Exercise directions —
Continue the patch to the Python mllib bindings from the point at which it stops.

Tests for the Python side of the mllib bindings.

1 files changed, 172 insertions, 52 deletions

diff --git a/python/pyspark/mllib.py b/python/pyspark/mllib.py
index 21f3c0312c..aa9fc76c29 100644
--- a/python/pyspark/mllib.py
+++ b/python/pyspark/mllib.py
@@ -1,4 +1,5 @@
 from numpy import *
+from pyspark import SparkContext
 
 # Double vector format:
 #
@@ -7,44 +8,106 @@ from numpy import *
 # Double matrix format:
 #
 # [8-byte 2] [8-byte rows] [8-byte cols] [rows*cols*8 bytes of data]
-# 
+#
 # This is all in machine-endian.  That means that the Java interpreter and the
 # Python interpreter must agree on what endian the machine is.
 
 def _deserialize_byte_array(shape, ba, offset):
+    """Wrapper around ndarray aliasing hack.
+
+    >>> x = array([1.0, 2.0, 3.0, 4.0, 5.0])
+    >>> array_equal(x, _deserialize_byte_array(x.shape, x.data, 0))
+    True
+    >>> x = array([1.0, 2.0, 3.0, 4.0]).reshape(2,2)
+    >>> array_equal(x, _deserialize_byte_array(x.shape, x.data, 0))
+    True
+    """
     ar = ndarray(shape=shape, buffer=ba, offset=offset, dtype="float64",
             order='C')
     return ar.copy()
 
 def _serialize_double_vector(v):
-    if (type(v) == ndarray and v.dtype == float64 and v.ndim == 1):
-        length = v.shape[0]
-        ba = bytearray(16 + 8*length)
-        header = ndarray(shape=[2], buffer=ba, dtype="int64")
-        header[0] = 1
-        header[1] = length
-        copyto(ndarray(shape=[length], buffer=ba, offset=16,
-                dtype="float64"), v)
-        return ba
-    else:
-        raise TypeError("_serialize_double_vector called on a "
-                        "non-double-vector")
+    """Serialize a double vector into a mutually understood format.
+
+    >>> _serialize_double_vector(array([]))
+    bytearray(b'\\x01\\x00\\x00\\x00\\x00\\x00\\x00\\x00\\x00\\x00\\x00\\x00\\x00\\x00\\x00\\x00')
+    >>> _serialize_double_vector(array([0.0, 1.0]))
+    bytearray(b'\\x01\\x00\\x00\\x00\\x00\\x00\\x00\\x00\\x02\\x00\\x00\\x00\\x00\\x00\\x00\\x00\\x00\\x00\\x00\\x00\\x00\\x00\\x00\\x00\\x00\\x00\\x00\\x00\\x00\\x00\\xf0?')
+    >>> _serialize_double_vector("hello, world")
+    Traceback (most recent call last):
+      File "/usr/lib/python2.7/doctest.py", line 1289, in __run
+        compileflags, 1) in test.globs
+      File "<doctest __main__._serialize_double_vector[1]>", line 1, in <module>
+        _serialize_double_vector("hello, world")
+      File "python/pyspark/mllib.py", line 41, in _serialize_double_vector
+        raise TypeError("_serialize_double_vector called on a %s; wanted ndarray" % type(v))
+    TypeError: _serialize_double_vector called on a <type 'str'>; wanted ndarray
+    >>> _serialize_double_vector(array([0, 1]))

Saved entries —
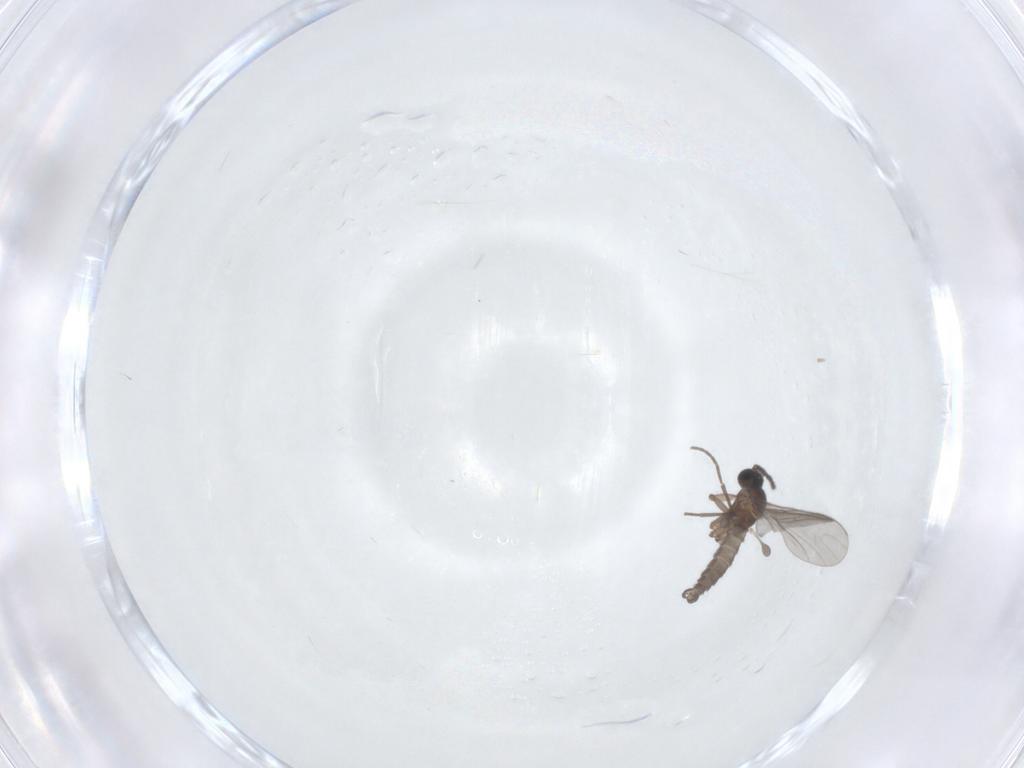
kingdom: Animalia
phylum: Arthropoda
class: Insecta
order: Diptera
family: Sciaridae
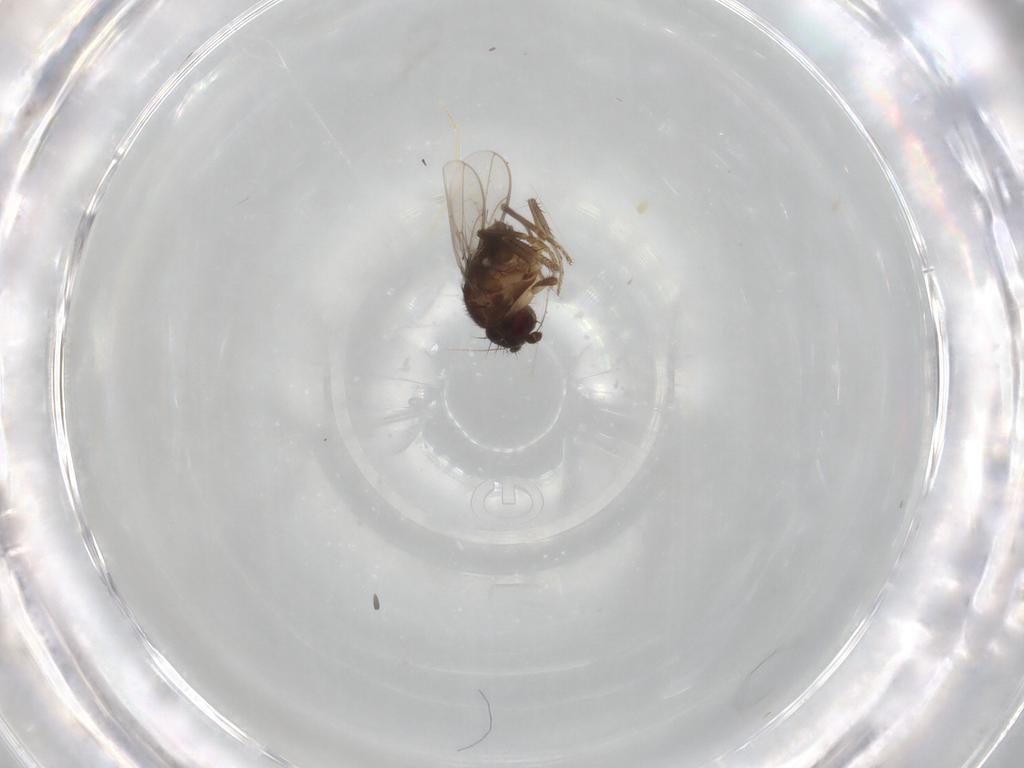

Answer —
+    Traceback (most recent call last):
+      File "/usr/lib/python2.7/doctest.py", line 1289, in __run
+        compileflags, 1) in test.globs
+      File "<doctest __main__._serialize_double_vector[2]>", line 1, in <module>
+        _serialize_double_vector(array([0, 1]))
+      File "python/pyspark/mllib.py", line 51, in _serialize_double_vector
+        "wanted ndarray of float64" % v.dtype)
+    TypeError: _serialize_double_vector called on an ndarray of int64; wanted ndarray of float64
+    >>> _serialize_double_vector(array([0.0, 1.0, 2.0, 3.0]).reshape(2,2))
+    Traceback (most recent call last):
+      File "/usr/lib/python2.7/doctest.py", line 1289, in __run
+        compileflags, 1) in test.globs
+      File "<doctest __main__._serialize_double_vector[3]>", line 1, in <module>
+        _serialize_double_vector(array([0.0, 1.0, 2.0, 3.0]).reshape(2,2))
+      File "python/pyspark/mllib.py", line 62, in _serialize_double_vector
+        "wanted a 1darray" % v.ndim)
+    TypeError: _serialize_double_vector called on a 2darray; wanted a 1darray
+    """
+    if type(v) != ndarray:
+        raise TypeError("_serialize_double_vector called on a %s; "
+                "wanted ndarray" % type(v))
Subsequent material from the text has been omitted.